The latest Asian movie releases. Simon Yam finds himself drawn into a strange murder case in the Hong Kong cop thriller Nightfall, out now on Region 3 DVD.
Simon Yam has been one of my favourite Hong Kong actors for nearly as long as I’ve been watching Asian movies. By 1992, Yam had been acting for well over a decade, but it was his turn that year as the insane villain in Ringo Lam’s heroic bloodshed classic Full Contact that really brought him to my attention. His appearance in John Woo’s Bullet in the Head was a highpoint, and more recently it’s been great to see him starring in so many of Johnnie To’s films. Like most prolific Hong Kong actors, Yam has appeared in more than his fair share of crap too, but his combination of crumpled cool and quiet intensity always elevates the material.
Roy Chow’s new thriller Nightfall gives Yam a pretty familiar lead role. He plays Inspector Lam, a grizzled, boozy cop haunted by the suicide of his wife and with a tendency to reopen old cases. When the disfigured body of acclaimed concert pianist Han Tsui is found floating in the sea, it looks like a cut-and-dried case. Eighteen years earlier, Han Tsui’s daughter Eva (Janice Man) was killed by an apparent stalker called Wang (Nick Cheung) – who has recently been released from prison. Eva’s younger sister Zoe (Man again) – now 18 herself – is being stalked by someone and the immediate assumption is that Wang has returned to his murderous ways. But of course, Inspector Lam thinks there may be more to it than that…
Roy Chow’s debut film was the 2009 thriller Murderer – written, like this movie, with Christine To – which proved to be a box office hit but was criticised in various quarters for its ludicrous plot developments. Nightfall is Chow’s follow-up, and although it does feature a few late-in-the-day twists and rather convoluted storytelling, it just about stays on the right side of plausible, as Lam slowly uncovers the truth behind Han Tsui’s murder. If anything, the film becomes bogged down by Chow and To’s attempts to answer all the questions, resulting in a series of plodding flashback montages towards the end that only really show us what we’d already worked out via the dialogue. And it’s not like we’re in wildly original territory anyway – the cops, the investigation, the interrogations, the chases – all happen exactly as you’d expect for this sort of thing.
Thankfully Yam and co-star Nick Cheung bring a touch of class to the otherwise generic material. There’s an amusing, playful chemistry between Yam and Kay Tse, playing a junior detective assisting him on the case, and although his back-story isn’t really developed, Yam convinces as a brilliant but world-weary cop who can’t let go of the past. And with no dialogue (due to Wang’s suicide attempt in prison), Nick Cheung is terrific as the enigmatic murder suspect, a captivating mix of menace and melancholy. Yam and Cheung have some stand-out scenes together, most notably a gripping confrontation in a cable car, suspended dizzyingly high above the ground.
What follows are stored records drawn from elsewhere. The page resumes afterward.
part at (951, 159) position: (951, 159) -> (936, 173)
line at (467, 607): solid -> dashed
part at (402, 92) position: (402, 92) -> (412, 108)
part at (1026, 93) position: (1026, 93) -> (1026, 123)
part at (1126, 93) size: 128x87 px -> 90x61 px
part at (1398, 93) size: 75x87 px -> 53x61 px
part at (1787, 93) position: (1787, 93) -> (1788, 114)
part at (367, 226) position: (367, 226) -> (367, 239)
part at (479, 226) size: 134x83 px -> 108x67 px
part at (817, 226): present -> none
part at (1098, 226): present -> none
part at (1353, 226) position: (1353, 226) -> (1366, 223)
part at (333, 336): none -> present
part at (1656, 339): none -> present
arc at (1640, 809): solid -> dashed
Chow directs with some style – I found the editing trickery a bit irritating, but he and cinematographer Ardy Lam deliver some hypnotic nighttime vistas of Hong Kong, while Umebayashi Shigeru provides a moody, evocative score. It’s ironic then that the strength of the performances and the technical aspects only serve to highlight the somewhat pedestrian storytelling; in less classy surroundings the pulpy narrative might have seemed less incongruous. Still, Nightfall is a solid enough thriller, and Yam fans like myself will enjoy the ever-youthful-looking 57-year-old star doing what he does best.